“White People All Over”: Refugee Performance, Fictional Aesthetics, and Dramaturgies of Alterity-Empathy
Em: Contemporary Theatre Review
Editor: Taylor & Francis online
Repositóro ULisboa: http://hdl.handle.net/10451/44399
Over a two month period during the summer of 2017, we followed the production process of Passajar, an immersive participatory performance project in Lisbon (Portugal), collaboratively created by four theatre-makers and recent refugees from Congo, Iran, Iraq, Syria, and Zimbabwe. The production was developed as part of Lisbon’s Festival Todos, a publicly funded and socially engaged performing arts initiative that has been running for more than a decade, functioning as social intervention through arts in inner neighbourhoods with a high proportion of migrant and marginalised communities. Facilitated and curated by the festival’s artistic director, Madalena Victorino, this multidimensional performance work was an important (albeit limited) experiment in searching for potential new forms of migrant theatre and refugee performance.
In this article, we critically revisit Passajar, both performance-process and performance-product, focusing on three interlinked issues evoked by our experience of closely observing the creative process and of watching the production. Firstly, we look at how this particular project relates to and addresses difference in actual creative practice, and more generally, how such refugee performances ‘bind “one” to another without collapsing the “I” or the “Other” into a totalizing “we”’.

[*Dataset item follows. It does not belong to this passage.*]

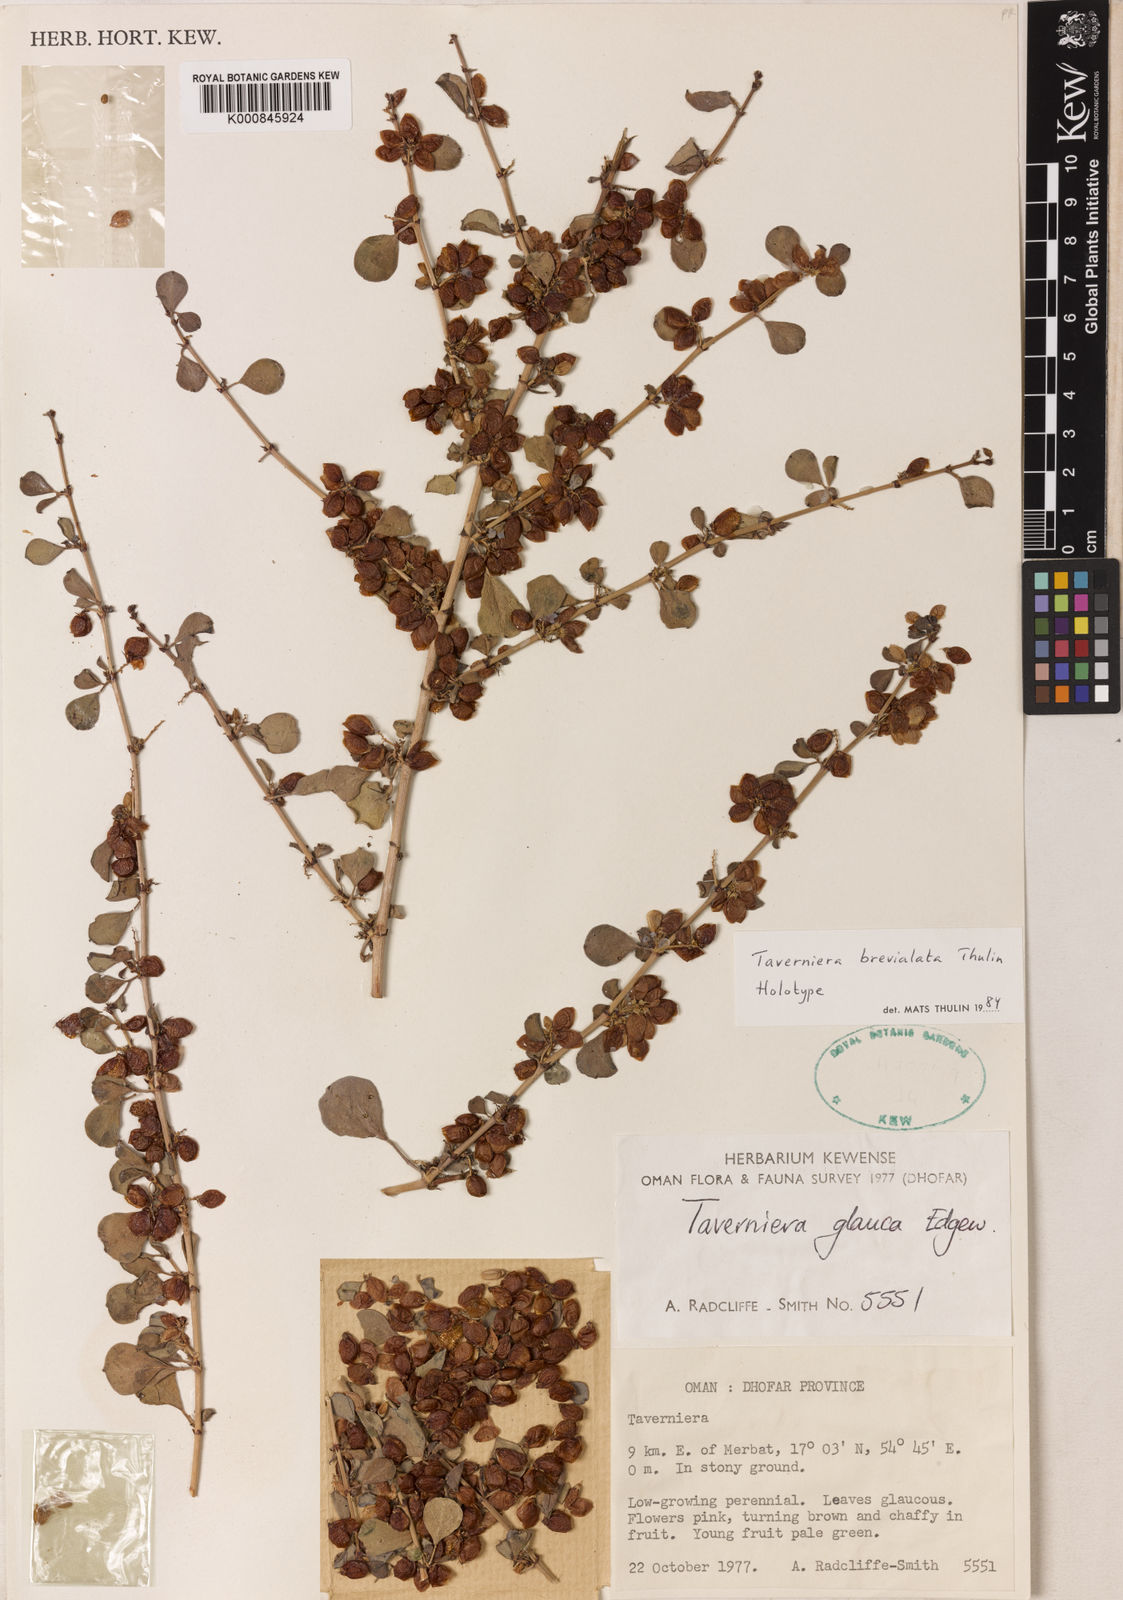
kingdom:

Secondly, we examine what kind of aesthetics working with refugee participants generates, and what are the performative means and dramaturgical processes by which such aesthetics of refugeedom are being produced. Lastly, we question the ethical positions deployed in Passajar, highlighting that by the very decision of producing a performance work with refugees, the theatre collective tapped into multiple individual and communal identities, histories, and ideologies. In shifting the focus from representation to encounter, whereby the feeling of displacement was collectively explored and played out physically by resident facilitators and refugee participants alike, Passajar’s performance opened up an affective and ethical space of experience for the practice of both self-transformation and empathy towards alterity. Although the creative team devised Passajar’s collective work based on ‘displacement’ as a broadened identifier, both the rehearsal process and resulting performances successfully expressed the complexities and differences of individual refugees’ personal histories and their actual experiences of being dislocated from home and their own language. In this sense, we suggest that Passajar’s humanist-driven fictional aesthetics offers an example of a more inclusive dramaturgy on human rights, evocative of the ‘open ethics’ sustained by philosophers Baruch Spinoza, Henri Bergson, and Gilles Deleuze. By managing to articulate an arena of shared struggle without losing sight of particular spheres of belonging, the performance process and product were, we would argue, both identitarian and universal.